Do you all have any opinions about a hip belt on which a barbell attaches between the legs? The belt itself fits around the waist. Supposedly the benefits are to relieve pressure from the back and even it out around the pelvic girdle, especially when doing heavy squats. Please advise.
Once again, I'll start by mentioning that in the fitness/performance industry it is important to try to keep "opinions" or "GYM SCIENCE" out of the picture, as they are usually based on nothing scientifically sound. Rather, one should rely purely on the practical sciences (I.E. biomechanics, functional anatomy, physiology, etc.). That being said, let's look at this device from a practical point of view... ...
Yes, I do know of the hip belts you are referring to. They are, as you mentioned, designed to remove most/all of the load from the spine there by applying it more directly to the hips/lower appendages. Rather than offering my opinion, my question to you and anyone else curious about this device is this:
"WHAT'S THE GOAL?"
If the goal is increased hypertrophy (increased cross-section of muscle tissue), of the legs, than this is a valid option. THIS IS ASSUMING ADEQUATE MUSCLE BALANCE/FLEXIBILITY/NEUROMUSCULAR EFFICIENCY, as well as proper volume, intensity, rest and nutrition are all present, (which is a BIG assumption!).
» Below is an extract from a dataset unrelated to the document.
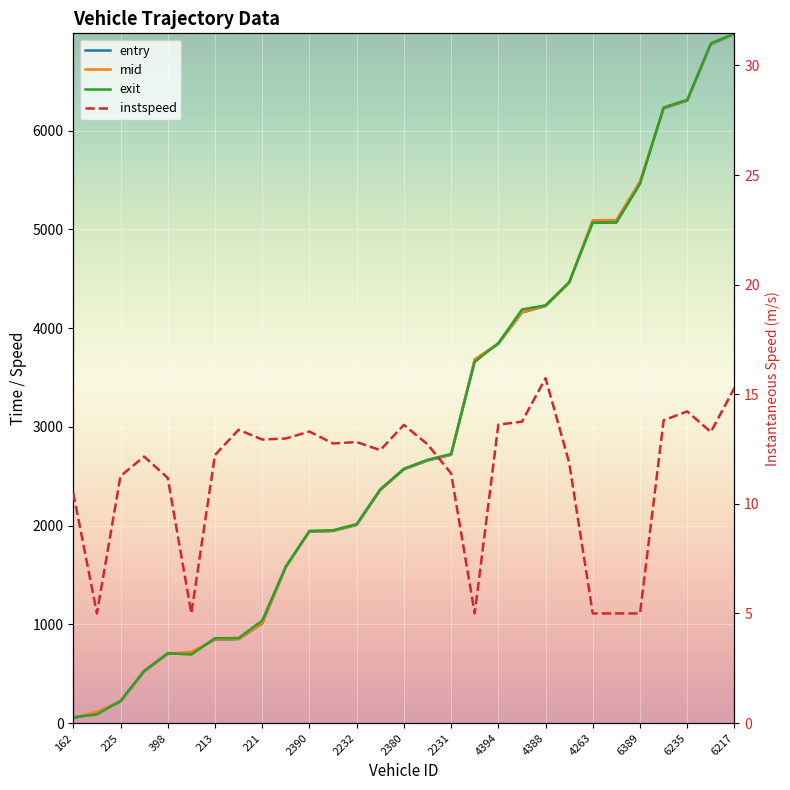

Reading left to right, transcribe all the data shown in this chart.

entry: 162=49.1	220=107.8	225=215.8	395=521.5	398=699.6	390=714.3	213=845.6	236=850.0	221=1007.9	186=1578.7	2390=1938.8	2256=1945.1	2232=2006.2	2244=2359.0	2380=2568.8	2263=2658.4	2231=2716.5	4223=3680.6	4394=3840.3	4206=4158.0	4388=4223.7	4187=4458.4	4263=5088.9	4202=5091.0	6389=5480.4	6253=6226.3	6235=6303.9	6240=6875.3	6217=6978.8
mid: 162=53.3	220=111.1	225=219.4	395=525.1	398=703.3	390=718.2	213=849.2	236=853.2	221=1011.3	186=1582.3	2390=1942.3	2256=1948.6	2232=2009.4	2244=2362.4	2380=2572.4	2263=2662.1	2231=2720.1	4223=3683.4	4394=3844.4	4206=4161.0	4388=4226.4	4187=4462.1	4263=5092.6	4202=5094.4	6389=5484.3	6253=6229.2	6235=6307.6	6240=6878.5	6217=6982.4
exit: 162=58.3	220=86.9	225=225.1	395=529.7	398=707.9	390=693.9	213=858.5	236=861.4	221=1038.0	186=1586.3	2390=1946.3	2256=1952.8	2232=2015.0	2244=2367.8	2380=2576.3	2263=2666.4	2231=2725.9	4223=3658.4	4394=3848.3	4206=4188.5	4388=4231.5	4187=4466.5	4263=5066.7	4202=5068.6	6389=5460.2	6253=6235.0	6235=6312.7	6240=6883.8	6217=6985.9
instspeed: 162=10.5	220=5.0	225=11.3	395=12.2	398=11.2	390=5.0	213=12.2	236=13.4	221=12.9	186=13.0	2390=13.3	2256=12.8	2232=12.8	2244=12.5	2380=13.6	2263=12.7	2231=11.4	4223=5.0	4394=13.6	4206=13.7	4388=15.7	4187=11.9	4263=5.0	4202=5.0	6389=5.0	6253=13.8	6235=14.2	6240=13.3	6217=15.3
If you're goal is sports specific, (I.E. increasing vertical leap, or overall lower extremity strength/power), than this tool may/can help to do so when used appropriately. However, not loading the spine may NOT be adequately preparing the spine for the future sports/performance environment from a neurological standpoint.
Gray Cook, creator of the "Functional Movement Screen" reported results from a similar situation. He found that with the goal of increasing vertical leap by performing squat jumps (total body power with emphasis on the lower extremities), there was a better over all training effect when he placed extrinsic load (elastic tubing in this case), in the hands while the shoulders/arms were overhead (shoulder flexion & abduction), thus placing the load through the entire body VS. attaching the resistance around the hips.
Now, this is not to say that everyone should be squatting with loads on their backs! In fact, many people probably should not be performing loaded squats at all, AT LEAST NOT INITIALLY. Which brings me to my last and most important point.
If and individual chooses this tool as an option BECAUSE he/she is experiencing pain, discomfort, or excess "pressure" in the spine as you stated in your question, than a red flag goes up here. Performing loaded squats on top of what ever musculoskeletal imbalance or dysfunction is causing the pain/pressure/restriction can only result in disaster. This is why a thorough kinetic chain assessment must be performed on all clients/fitness enthusiasts/athletes prior to exercise and training. Proper progression with the goal of adding extrinsic load must follow. This involves flexibility, core stability, and balance progressions, as well as proper basic nutritional requirements.